16. This Court on 08.09.2025 had passed the following the order:

                     “3.The learned counsel for the petitioner/accused fairly submitted that in this case the total cheque amount involved in S.T.C.No.27 of 2018 is for two cheques, one is for a sum of Rs.10,60,000/- and another is for Rs.1,19,700/-, in total, Rs.11,79,700/-. With regard to the case in S.T.C.No.28 of 2018, it is again for two cheques, one is for a sum of Rs.16,00,000/- and another is for Rs.72,000/-, in total, Rs.16,72,000/-. At the time of filing an appeal before the Sessions Court, the accused was directed to deposit a sum of Rs.2,35,940/- in S.T.C.No.27 of 2018 and Rs.3,94,400/- in S.T.C.No.28 of 2018. In total, the petitioner/accused had paid Rs.6,30,340/- in both the cases. In the Sessions Court, appeal was dismissed confirming the conviction and sentence of the trial Court, against which, the petitioner/accused preferred a revision before this Court. In the revision, this Court directed the petitioner to deposit 30% of the cheque amount. Hence, the petitioner/accused deposited a sum of Rs.3,53,910/- in S.T.C.No.27 of 2018 and Rs.5,01,600/- in S.T.C.No.28 of 2018, in total, a sum of Rs.8,55,510/- was deposited by the petitioner/accused in both the revisions. In total, the petitioner/accused had deposited 50% of the cheque amount, i.e., Rs.14,85,850/-.”

17. Thus, the accused deposited 50% of the cheque amount i.e., Rs.14,85,850/- to the credit of S.T.C.Nos.27 & 28 of 2018 on the file of the Judicial Magistrate, Paramathi. In view of the dismissal of Crl.R.C.No.1191 of 2021 confirming the conviction and sentence of the accused, the trial Court shall order withdrawal of said amount deposited with accrued interest if any in S.T.C.Nos.27 & 28 of 2018 on the file of the Judicial Magistrate, Paramathi. The complainant to file appropriate petition/memo along with this order copy. The trial Court to pass appropriate orders dispensing with notice to the accused.

18. It is made clear that the payment of this amount of Rs.14,85,850/- and interest if any can be proportionately considered in the corollary civil proceedings.

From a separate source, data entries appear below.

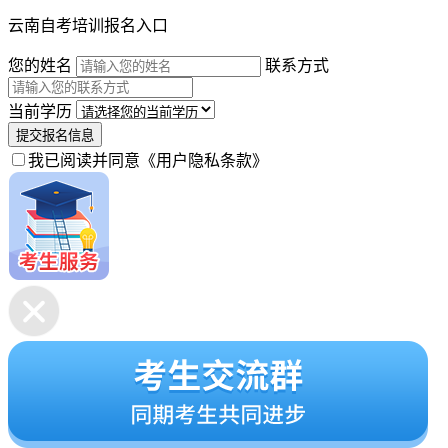
云南自考培训报名入口
您的姓名
联系方式
当前学历
提交报名信息
我已阅读并同意
《用户隐私条款》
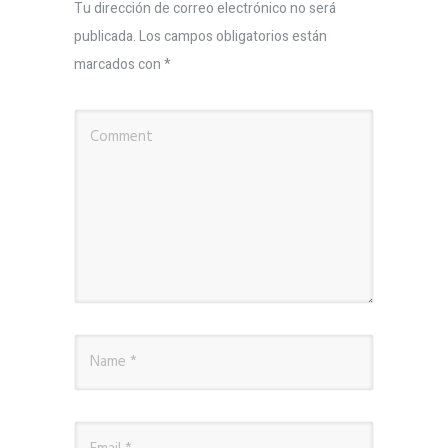
Tu dirección de correo electrónico no será
publicada.
Los campos obligatorios están
marcados con
*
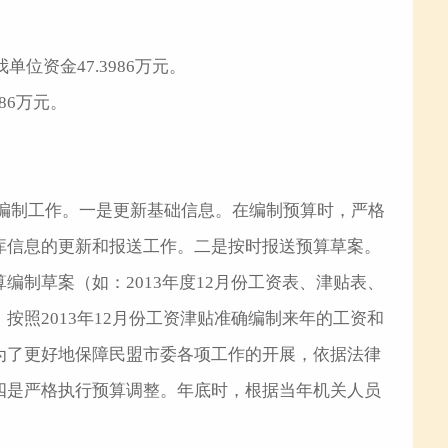
位资金47.3986万元。
86万元。
预算编制工作。一是更新基础信息。在编制预算时，严格
库信息的更新和报送工作。二是按时报送预算草案。
制草案（如：2013年度12月份工资表、津贴表、
照2013年12月份工资津贴准确编制来年的工资和
为了更好地保障民盟市委各项工作的开展，依据法律
四是严格执行预算调整。年底时，根据当年机关人员
。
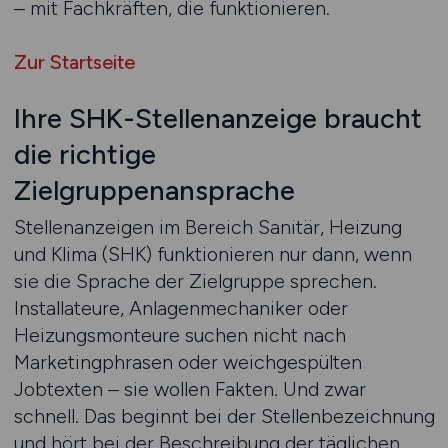
– mit Fachkräften, die funktionieren.
Zur Startseite
Ihre SHK-Stellenanzeige braucht
die richtige
Zielgruppenansprache
Stellenanzeigen im Bereich Sanitär, Heizung
und Klima (SHK) funktionieren nur dann, wenn
sie die Sprache der Zielgruppe sprechen.
Installateure, Anlagenmechaniker oder
Heizungsmonteure suchen nicht nach
Marketingphrasen oder weichgespülten
Jobtexten – sie wollen Fakten. Und zwar
schnell. Das beginnt bei der Stellenbezeichnung
und hört bei der Beschreibung der täglichen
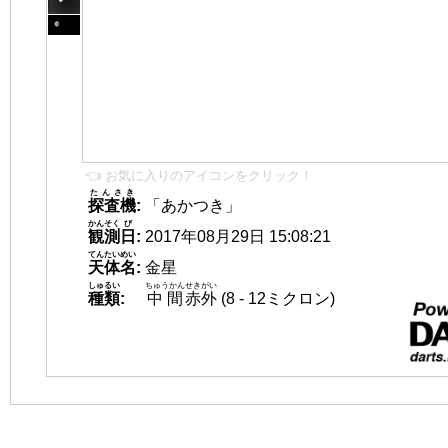
👈 お気に入りのアイコンをクリック！
たんさき
探査機
:
「あかつき」
かんそく
び
観測
日
:
2017年08月29日 15:08:21
てんたいめい
天体名
:
金星
しゅるい
ちゅうかん
せきがい
種類
:
中間
赤外
(8 - 12ミクロン)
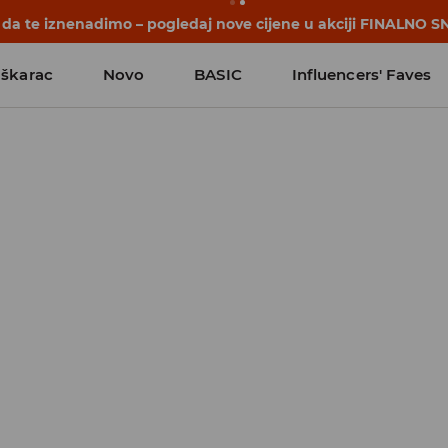
počinju prije prvog školskog zvona. Započni školsku godinu u
škarac
Novo
BASIC
Influencers' Faves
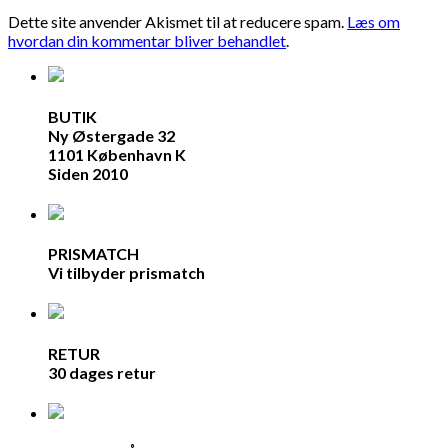
Dette site anvender Akismet til at reducere spam.
Læs om
hvordan din kommentar bliver behandlet
.
BUTIK
Ny Østergade 32
1101 København K
Siden 2010
PRISMATCH
Vi tilbyder prismatch
RETUR
30 dages retur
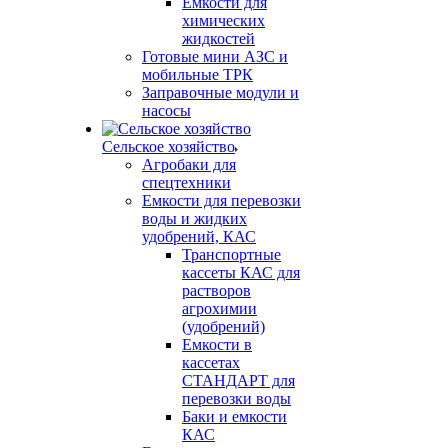
Емкости для
химических
жидкостей
Готовые мини АЗС и
мобильные ТРК
Заправочные модули и
насосы
Сельское хозяйство
Агробаки для
спецтехники
Емкости для перевозки
воды и жидких
удобрений, КАС
Транспортные
кассеты КАС для
растворов
агрохимии
(удобрений)
Емкости в
кассетах
СТАНДАРТ для
перевозки воды
Баки и емкости
КАС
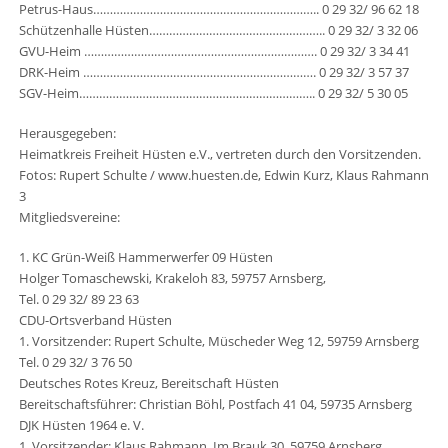
Petrus-Haus………………………………………………………….. 0 29 32/ 96 62 18
Schützenhalle Hüsten…………………………………………….. 0 29 32/ 3 32 06
GVU-Heim ……………………………………………………………. 0 29 32/ 3 34 41
DRK-Heim ……………………………………………………………. 0 29 32/ 3 57 37
SGV-Heim…………………………………………………………….. 0 29 32/ 5 30 05
Herausgegeben:
Heimatkreis Freiheit Hüsten e.V., vertreten durch den Vorsitzenden.
Fotos: Rupert Schulte / www.huesten.de, Edwin Kurz, Klaus Rahmann
3
Mitgliedsvereine:
1. KC Grün-Weiß Hammerwerfer 09 Hüsten
Holger Tomaschewski, Krakeloh 83, 59757 Arnsberg,
Tel. 0 29 32/ 89 23 63
CDU-Ortsverband Hüsten
1. Vorsitzender: Rupert Schulte, Müscheder Weg 12, 59759 Arnsberg
Tel. 0 29 32/ 3 76 50
Deutsches Rotes Kreuz, Bereitschaft Hüsten
Bereitschaftsführer: Christian Böhl, Postfach 41 04, 59735 Arnsberg
DJK Hüsten 1964 e. V.
1. Vorsitzender: Klaus Rahmann, Im Brauk 30, 59759 Arnsberg,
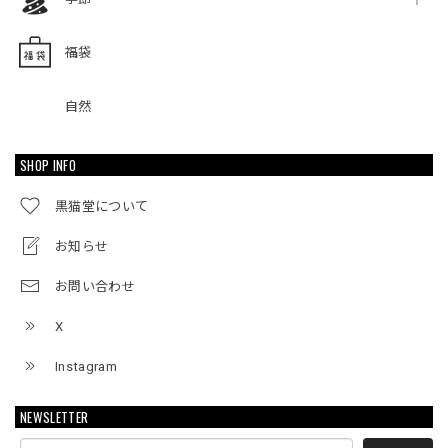
福袋
自然
SHOP INFO
黒猫堂について
お知らせ
お問い合わせ
X
Instagram
NEWSLETTER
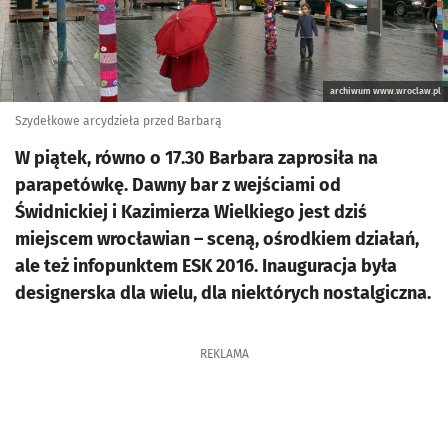
archiwum www.wroclaw.pl
Szydełkowe arcydzieła przed Barbarą
W piątek, równo o 17.30 Barbara zaprosiła na
parapetówkę. Dawny bar z wejściami od
Świdnickiej i Kazimierza Wielkiego jest dziś
miejscem wrocławian – sceną, ośrodkiem działań,
ale też infopunktem ESK 2016. Inauguracja była
designerska dla wielu, dla niektórych nostalgiczna.
REKLAMA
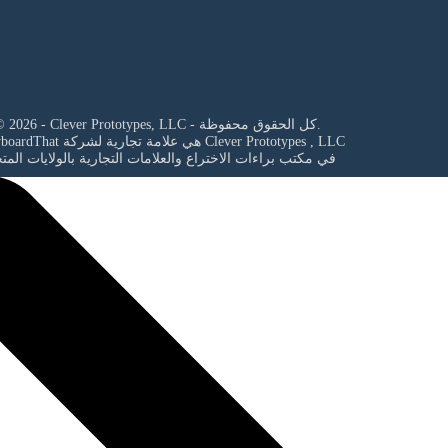
© 2026 - Clever Prototypes, LLC - كل الحقوق محفوظة.
Clever Prototypes , LLC
StoryboardThat هي علامة تجارية لشركة
في مكتب براءات الاختراع والعلامات التجارية بالولايات المت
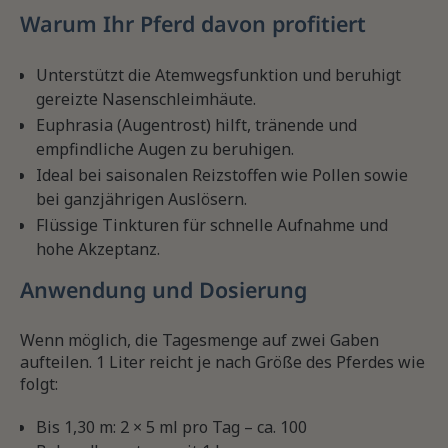
Warum Ihr Pferd davon profitiert
Unterstützt die Atemwegsfunktion und beruhigt
gereizte Nasenschleimhäute.
Euphrasia (Augentrost) hilft, tränende und
empfindliche Augen zu beruhigen.
Ideal bei saisonalen Reizstoffen wie Pollen sowie
bei ganzjährigen Auslösern.
Flüssige Tinkturen für schnelle Aufnahme und
hohe Akzeptanz.
Anwendung und Dosierung
Wenn möglich, die Tagesmenge auf zwei Gaben
aufteilen. 1 Liter reicht je nach Größe des Pferdes wie
folgt:
Bis 1,30 m: 2 × 5 ml pro Tag – ca. 100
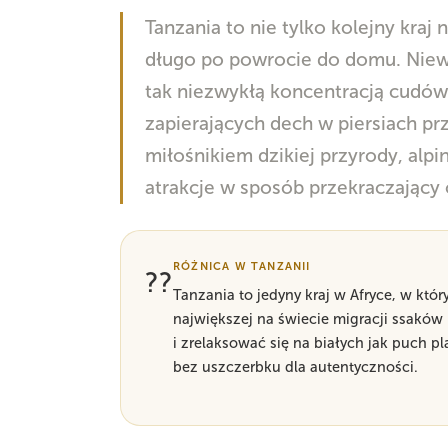
Tanzania to nie tylko kolejny kraj
długo po powrocie do domu. Niewi
tak niezwykłą koncentracją cudów
zapierających dech w piersiach pr
miłośnikiem dzikiej przyrody, alpi
atrakcje w sposób przekraczający
RÓŻNICA W TANZANII
??
Tanzania to jedyny kraj w Afryce, w kt
największej na świecie migracji ssaków
i zrelaksować się na białych jak puch 
bez uszczerbku dla autentyczności.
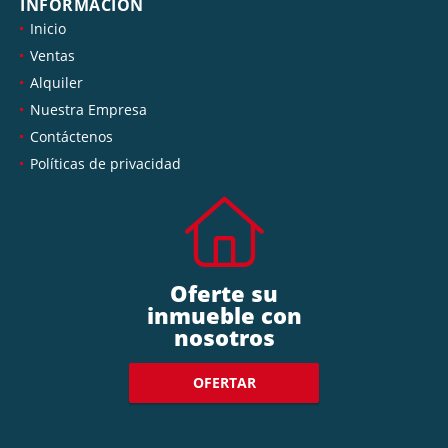
INFORMACIÓN
Inicio
Ventas
Alquiler
Nuestra Empresa
Contáctenos
Políticas de privacidad
Oferte su
inmueble con
nosotros
OFERTAR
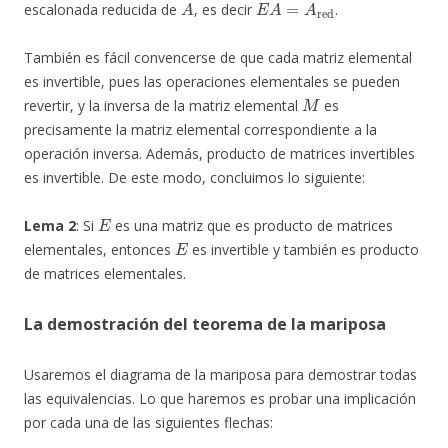
escalonada reducida de
, es decir
.
También es fácil convencerse de que cada matriz elemental
es invertible, pues las operaciones elementales se pueden
M
revertir, y la inversa de la matriz elemental
es
precisamente la matriz elemental correspondiente a la
operación inversa. Además, producto de matrices invertibles
es invertible. De este modo, concluimos lo siguiente:
E
Lema 2
: Si
es una matriz que es producto de matrices
E
elementales, entonces
es invertible y también es producto
de matrices elementales.
La demostración del teorema de la mariposa
Usaremos el diagrama de la mariposa para demostrar todas
las equivalencias. Lo que haremos es probar una implicación
por cada una de las siguientes flechas:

19. As regards the enhancement of the compensation and sentence imposed by the trial Court is concerned, the trial Court considered the plea of the accused that she has two children, aged about 48 years and sought for leniency in punishment. The lower appellate court, while considering the complainant’s appeal in Crl.A. No.82 of 2019, rightly found that the trial Court, taking into account that the accused was a woman and considering the circumstances, convicted her to one month’s simple imprisonment and awarded reasonable compensation. It is to be seen that already the complainant filed a civil suit before the learned XIV Additional City Civil Judge, Bangalore and obtained a decree in O.S.No.8657 of 2012 dated 03.09.2019 and directed the accused and her husband jointly and severally to pay a sum of Rs.26,10,000/- with interest at the rate of 18% per annum. Further, the accused and her husband are liable to pay a sum of Rs.16,42,050/- being the interest from 16.12.2009 to 16.03.2010 on the date of filing of suit for Rs.10,10,000/- and Rs.16,00,000/- respectively. In view of the above, this Court finds that the compensation awarded and the sentence imposed by the trial Court and the same confirmed by the lower appellate Court are proper and needs no interference.

20. In the result, the judgment dated 14.11.2019 in S.T.C.No.27 of 2018 passed by the learned Judicial Magistrate, Paramathi and the judgment 22.09.2020 in Crl.A.No.82 of 2019 passed by the learned Principal District & Sessions Judge, Namakkal are confirmed. Accordingly, Crl.R.C.No.43 of 2021 stands dismissed.